Saints bretons à découvrir

LES AMIS DES EAUX

Amzer-lenn / Temps de lecture : 4 min

par Alan-Joseph RAUDE, linguiste*   

(rediffusion d’un article du 6/03/2012)


Une relation particulière unissait les anachorètes bretons avec l’ eau des fontaines, lacs et cours d’ eau. C’est ce que décrit bien, par exemple, la Vie de saint Gworthïern :   

        …exiuit in desertum et habitauit in ualle magna, inter duos montes, … et ibi penitentiam ad spatium unius anni egit, et nullus habitauit cum eo. Et ibi paruum cubiculum sibi fecit, et aqua uiua in proximo cubiculi fuit, et petra magna iuxta ripam fluminis erat, et in illo flumine immersit suum corpus in unaquaque die. Et quando a flumine ascendebat, super petram iacebat et orabat.


     « ..il se retira dans le désert et s’ installa dans une grande vallée, entre deux montagnes, … et là il fit pénitence durant une année, et personne ne séjourna avec lui. Et là il se construisit une petite cabane, et il y avait de l’ eau courante à  côté de la cabane, et une grande pierre au bord de la rive du cours d’ eau, et dans ce cours d’ eau il plongeait son corps tous les jours sans exception.

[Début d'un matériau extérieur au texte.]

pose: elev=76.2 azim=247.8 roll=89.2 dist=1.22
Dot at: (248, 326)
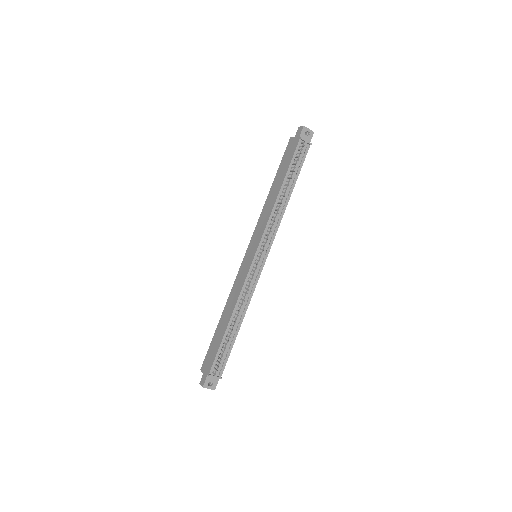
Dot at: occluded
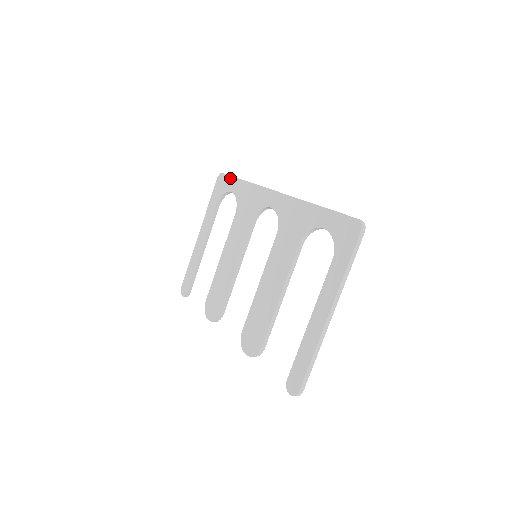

Et lorsqu’ il sortait du cours d’ eau il   s’ allongeait sur la pierre et priait ».

    La qualification d’aquaticus, « dyvrwr » en gallois, était bien connue au Pays de Galles.  Mais curieusement, au 11ème siècle elle n’était plus comprise, si bien que l’hagiographe de  saint Dewi (dont vous découvrirez plus encore sur sa vie dans quelques jours sur AR GEDOUR), l’expliquait en affirmant que le saint se nourrissait uniquement de pain et d’eau ! Dubricius, le saint de Llandav  doit à cette pratique son nom, dérivé de dubron « eau ». Le saint de Daoulas et de Plouvien, « Jaoua » aux temps modernes, i.e. Iahoa en léonais, était *Iahoiu en v.breton, de ia « glace » et  hoiw « joyeux ».
Le nom Onna s’explique par *undonago– « bain d’eau ». Il y a deux Logonna dans le Pays du Faou.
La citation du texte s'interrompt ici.